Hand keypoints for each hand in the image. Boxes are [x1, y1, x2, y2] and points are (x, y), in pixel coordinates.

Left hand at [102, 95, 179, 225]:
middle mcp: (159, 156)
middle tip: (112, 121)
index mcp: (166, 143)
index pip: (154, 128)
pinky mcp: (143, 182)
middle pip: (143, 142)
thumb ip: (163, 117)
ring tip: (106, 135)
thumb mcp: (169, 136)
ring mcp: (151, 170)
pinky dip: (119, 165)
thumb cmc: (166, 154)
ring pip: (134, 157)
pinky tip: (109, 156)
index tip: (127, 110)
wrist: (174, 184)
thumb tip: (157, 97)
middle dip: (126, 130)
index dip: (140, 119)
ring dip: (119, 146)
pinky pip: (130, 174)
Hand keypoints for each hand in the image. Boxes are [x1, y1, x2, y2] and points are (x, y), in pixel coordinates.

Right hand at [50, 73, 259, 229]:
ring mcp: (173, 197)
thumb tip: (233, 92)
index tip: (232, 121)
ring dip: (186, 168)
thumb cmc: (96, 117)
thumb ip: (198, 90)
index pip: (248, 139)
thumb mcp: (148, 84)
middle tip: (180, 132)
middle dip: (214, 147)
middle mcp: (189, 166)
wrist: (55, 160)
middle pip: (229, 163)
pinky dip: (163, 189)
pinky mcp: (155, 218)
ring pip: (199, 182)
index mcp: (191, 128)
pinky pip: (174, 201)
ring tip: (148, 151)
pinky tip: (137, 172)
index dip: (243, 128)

==

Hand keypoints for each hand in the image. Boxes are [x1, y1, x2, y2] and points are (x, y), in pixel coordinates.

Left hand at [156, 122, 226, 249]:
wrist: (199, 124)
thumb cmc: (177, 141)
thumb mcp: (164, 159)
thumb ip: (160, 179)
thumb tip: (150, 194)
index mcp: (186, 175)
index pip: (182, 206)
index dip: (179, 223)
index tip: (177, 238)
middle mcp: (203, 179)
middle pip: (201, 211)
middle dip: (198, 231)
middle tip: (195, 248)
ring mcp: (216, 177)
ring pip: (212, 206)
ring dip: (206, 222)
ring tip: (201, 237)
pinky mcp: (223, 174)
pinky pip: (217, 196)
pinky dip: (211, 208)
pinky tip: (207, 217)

--

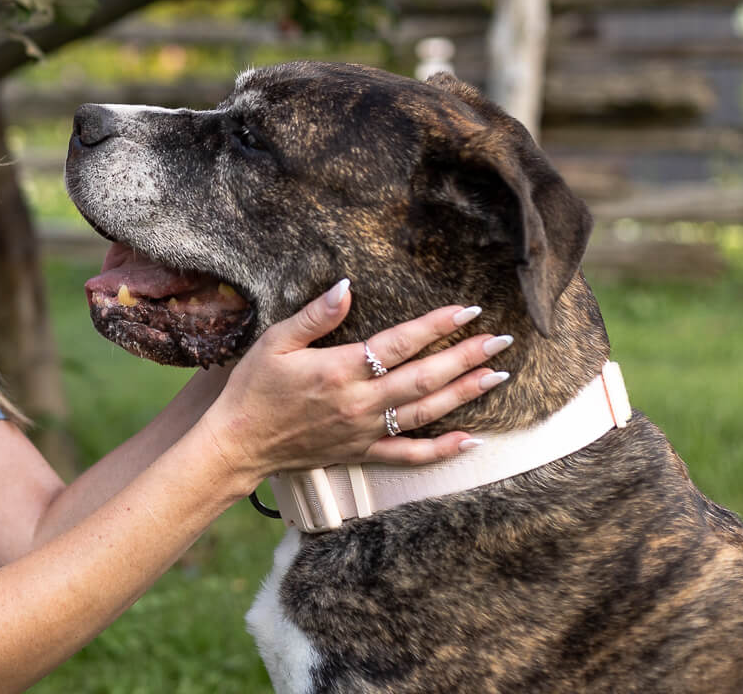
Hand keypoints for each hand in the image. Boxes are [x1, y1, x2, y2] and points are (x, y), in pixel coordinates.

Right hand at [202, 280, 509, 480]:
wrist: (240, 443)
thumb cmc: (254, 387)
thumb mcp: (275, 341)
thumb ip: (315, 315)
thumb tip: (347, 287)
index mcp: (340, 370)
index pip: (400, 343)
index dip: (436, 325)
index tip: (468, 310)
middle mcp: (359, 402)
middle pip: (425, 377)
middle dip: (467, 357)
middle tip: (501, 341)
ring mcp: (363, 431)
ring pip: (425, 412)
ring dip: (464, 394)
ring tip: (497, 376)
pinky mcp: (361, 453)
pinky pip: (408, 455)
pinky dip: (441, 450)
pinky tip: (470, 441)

◆ **Exercise directions**
Among the records above, extract exactly the lines from the line with "middle mcp: (189, 166)" to the line with "index dip: (243, 128)", both lines included, and leave out the rest.

◆ **Solution for this task**
middle mcp: (189, 166)
wrist: (55, 160)
middle pip: (229, 163)
pinky dip: (163, 189)
pinky mcp: (155, 218)
ring pip: (199, 182)
index mcp: (191, 128)
pinky pip: (174, 201)
ring tip: (148, 151)
pinky tip: (137, 172)
index dip: (243, 128)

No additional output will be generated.